Privacy-Preserving Claims Exchange Networks for Virtual Asset Service Providers
This addresses the challenge for VASPs in balancing regulatory compliance with data privacy, though it appears incremental as it builds on existing concepts like claims and trust networks.
The paper tackles the problem of Virtual Asset Service Providers (VASPs) needing to comply with regulatory requirements like the FATF Travel Rule while respecting privacy laws such as GDPR and CCPA, by proposing a privacy-preserving claims issuance model and a consortium trust network for exchanging signed claims about subjects and their public-key information.

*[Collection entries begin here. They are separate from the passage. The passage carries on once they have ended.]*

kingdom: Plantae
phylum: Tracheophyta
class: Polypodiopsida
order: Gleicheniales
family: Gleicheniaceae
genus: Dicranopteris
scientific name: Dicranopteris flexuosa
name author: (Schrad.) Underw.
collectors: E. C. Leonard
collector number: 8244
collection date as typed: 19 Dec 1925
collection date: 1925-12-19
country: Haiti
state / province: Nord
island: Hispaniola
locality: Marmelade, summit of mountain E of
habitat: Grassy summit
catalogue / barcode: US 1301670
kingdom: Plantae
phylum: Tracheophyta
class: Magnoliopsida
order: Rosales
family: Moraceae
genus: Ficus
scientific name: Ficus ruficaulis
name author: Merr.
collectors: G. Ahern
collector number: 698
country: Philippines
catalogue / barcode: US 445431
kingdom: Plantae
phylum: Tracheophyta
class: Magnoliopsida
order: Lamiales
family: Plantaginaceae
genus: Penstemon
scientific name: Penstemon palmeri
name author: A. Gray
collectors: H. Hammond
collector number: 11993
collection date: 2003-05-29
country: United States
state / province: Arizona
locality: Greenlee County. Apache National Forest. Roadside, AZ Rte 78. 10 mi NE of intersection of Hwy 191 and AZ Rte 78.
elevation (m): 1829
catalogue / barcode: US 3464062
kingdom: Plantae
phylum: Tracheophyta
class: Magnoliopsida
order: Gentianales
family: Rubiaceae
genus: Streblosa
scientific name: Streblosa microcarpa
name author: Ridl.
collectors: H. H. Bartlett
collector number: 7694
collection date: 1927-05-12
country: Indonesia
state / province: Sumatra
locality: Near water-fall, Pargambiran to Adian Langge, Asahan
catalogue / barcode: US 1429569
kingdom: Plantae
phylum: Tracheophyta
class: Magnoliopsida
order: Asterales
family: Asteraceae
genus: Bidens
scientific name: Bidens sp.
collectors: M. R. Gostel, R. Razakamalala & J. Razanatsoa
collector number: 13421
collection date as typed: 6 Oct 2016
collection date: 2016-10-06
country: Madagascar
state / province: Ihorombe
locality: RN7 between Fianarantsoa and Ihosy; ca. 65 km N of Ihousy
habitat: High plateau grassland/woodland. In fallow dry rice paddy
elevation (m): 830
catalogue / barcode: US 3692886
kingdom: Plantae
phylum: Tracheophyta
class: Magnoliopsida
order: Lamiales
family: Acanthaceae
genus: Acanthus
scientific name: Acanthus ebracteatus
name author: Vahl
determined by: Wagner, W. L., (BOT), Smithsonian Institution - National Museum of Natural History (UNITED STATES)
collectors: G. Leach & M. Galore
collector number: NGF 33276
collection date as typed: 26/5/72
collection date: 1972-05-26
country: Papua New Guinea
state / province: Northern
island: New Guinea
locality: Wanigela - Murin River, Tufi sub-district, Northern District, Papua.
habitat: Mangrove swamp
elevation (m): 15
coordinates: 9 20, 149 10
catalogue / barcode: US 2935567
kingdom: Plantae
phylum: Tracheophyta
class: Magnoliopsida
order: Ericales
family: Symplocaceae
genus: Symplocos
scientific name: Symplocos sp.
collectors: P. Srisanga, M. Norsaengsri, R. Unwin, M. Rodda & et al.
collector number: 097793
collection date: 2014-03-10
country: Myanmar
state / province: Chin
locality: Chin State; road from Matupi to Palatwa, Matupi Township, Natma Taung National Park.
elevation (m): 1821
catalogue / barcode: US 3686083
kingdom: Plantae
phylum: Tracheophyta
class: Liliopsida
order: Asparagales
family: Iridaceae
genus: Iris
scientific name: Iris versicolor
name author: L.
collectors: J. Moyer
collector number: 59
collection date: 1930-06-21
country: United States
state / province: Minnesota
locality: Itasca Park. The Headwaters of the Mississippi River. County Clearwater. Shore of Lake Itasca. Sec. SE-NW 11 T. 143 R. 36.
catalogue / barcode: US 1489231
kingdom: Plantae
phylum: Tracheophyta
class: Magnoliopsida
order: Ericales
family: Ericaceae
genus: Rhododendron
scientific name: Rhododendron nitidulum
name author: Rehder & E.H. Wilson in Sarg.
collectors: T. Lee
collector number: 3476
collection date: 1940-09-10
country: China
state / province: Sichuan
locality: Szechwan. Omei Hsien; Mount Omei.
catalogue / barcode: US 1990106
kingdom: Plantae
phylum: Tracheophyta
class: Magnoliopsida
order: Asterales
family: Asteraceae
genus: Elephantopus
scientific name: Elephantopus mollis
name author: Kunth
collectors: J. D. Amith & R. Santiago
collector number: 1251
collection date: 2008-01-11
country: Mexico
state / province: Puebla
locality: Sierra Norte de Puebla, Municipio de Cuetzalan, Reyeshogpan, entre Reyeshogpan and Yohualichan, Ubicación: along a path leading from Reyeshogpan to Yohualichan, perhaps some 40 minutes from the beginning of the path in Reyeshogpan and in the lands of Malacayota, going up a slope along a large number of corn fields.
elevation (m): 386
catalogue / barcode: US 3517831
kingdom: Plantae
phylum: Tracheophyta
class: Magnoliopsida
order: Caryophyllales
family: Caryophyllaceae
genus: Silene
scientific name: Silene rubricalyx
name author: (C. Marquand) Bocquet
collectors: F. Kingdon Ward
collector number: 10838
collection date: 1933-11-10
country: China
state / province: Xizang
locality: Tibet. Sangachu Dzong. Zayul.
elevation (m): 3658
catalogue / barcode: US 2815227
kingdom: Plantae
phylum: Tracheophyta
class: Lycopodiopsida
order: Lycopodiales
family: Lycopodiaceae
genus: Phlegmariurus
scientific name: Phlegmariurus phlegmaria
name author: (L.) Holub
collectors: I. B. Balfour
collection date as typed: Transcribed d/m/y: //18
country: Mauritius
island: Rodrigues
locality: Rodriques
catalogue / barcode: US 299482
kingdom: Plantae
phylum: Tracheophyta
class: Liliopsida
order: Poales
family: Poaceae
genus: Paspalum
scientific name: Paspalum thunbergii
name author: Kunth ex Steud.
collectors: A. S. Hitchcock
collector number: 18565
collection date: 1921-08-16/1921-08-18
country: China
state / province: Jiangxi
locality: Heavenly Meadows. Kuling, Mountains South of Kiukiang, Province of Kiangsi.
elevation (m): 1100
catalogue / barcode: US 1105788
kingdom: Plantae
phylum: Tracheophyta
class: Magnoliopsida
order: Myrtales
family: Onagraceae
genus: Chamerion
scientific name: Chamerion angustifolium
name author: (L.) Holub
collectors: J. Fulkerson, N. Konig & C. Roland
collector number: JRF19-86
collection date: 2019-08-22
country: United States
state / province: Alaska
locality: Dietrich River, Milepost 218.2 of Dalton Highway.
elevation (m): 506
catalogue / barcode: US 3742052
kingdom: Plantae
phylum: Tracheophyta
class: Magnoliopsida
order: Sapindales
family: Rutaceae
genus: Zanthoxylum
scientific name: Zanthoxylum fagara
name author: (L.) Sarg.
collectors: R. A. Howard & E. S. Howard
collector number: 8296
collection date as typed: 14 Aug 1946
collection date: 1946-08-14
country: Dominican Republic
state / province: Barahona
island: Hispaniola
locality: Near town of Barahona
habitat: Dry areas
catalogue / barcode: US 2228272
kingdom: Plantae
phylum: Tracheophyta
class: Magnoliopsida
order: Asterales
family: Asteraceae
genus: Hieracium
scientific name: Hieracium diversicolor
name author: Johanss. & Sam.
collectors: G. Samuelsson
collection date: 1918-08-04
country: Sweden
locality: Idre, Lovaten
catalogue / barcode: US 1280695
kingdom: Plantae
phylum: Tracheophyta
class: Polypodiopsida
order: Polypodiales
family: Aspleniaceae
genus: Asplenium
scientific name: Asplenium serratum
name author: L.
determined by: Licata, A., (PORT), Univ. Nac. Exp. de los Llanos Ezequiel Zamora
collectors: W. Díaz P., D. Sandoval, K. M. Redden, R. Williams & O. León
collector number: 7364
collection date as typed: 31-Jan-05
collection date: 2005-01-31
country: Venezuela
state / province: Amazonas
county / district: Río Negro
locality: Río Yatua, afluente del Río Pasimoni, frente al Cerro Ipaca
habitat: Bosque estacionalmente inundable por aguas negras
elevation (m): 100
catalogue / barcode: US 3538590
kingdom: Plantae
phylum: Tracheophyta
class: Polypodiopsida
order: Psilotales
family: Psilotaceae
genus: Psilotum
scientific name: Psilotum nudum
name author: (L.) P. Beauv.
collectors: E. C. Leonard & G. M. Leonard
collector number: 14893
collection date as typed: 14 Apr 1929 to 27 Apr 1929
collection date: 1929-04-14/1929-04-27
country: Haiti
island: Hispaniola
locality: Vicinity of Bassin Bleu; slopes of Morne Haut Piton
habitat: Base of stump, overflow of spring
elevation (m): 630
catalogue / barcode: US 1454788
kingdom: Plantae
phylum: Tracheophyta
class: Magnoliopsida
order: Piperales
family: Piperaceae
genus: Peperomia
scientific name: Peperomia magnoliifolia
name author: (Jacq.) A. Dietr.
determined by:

In order for VASPs to fulfill the regulatory requirements from the FATF and the Travel Rule, VASPs need access to truthful information regarding originators, beneficiaries and other VASPs involved in a virtual asset transfer instance. Additionally, in seeking data regarding subjects (individuals or organizations) VASPs are faced with privacy regulations such as the GDPR and CCPA. In this paper we a propose privacy-preserving claims issuance model that carries indicators of the provenance of the data and the algorithms used to derive the claim or assertion. This allows VASPs to obtain originator and beneficiary information without necessarily having access to the private data about these entities. Secondly we propose the use of a consortium trust network arrangement for VASPs to exchange signed claims about subjects and their public-key information or certificate.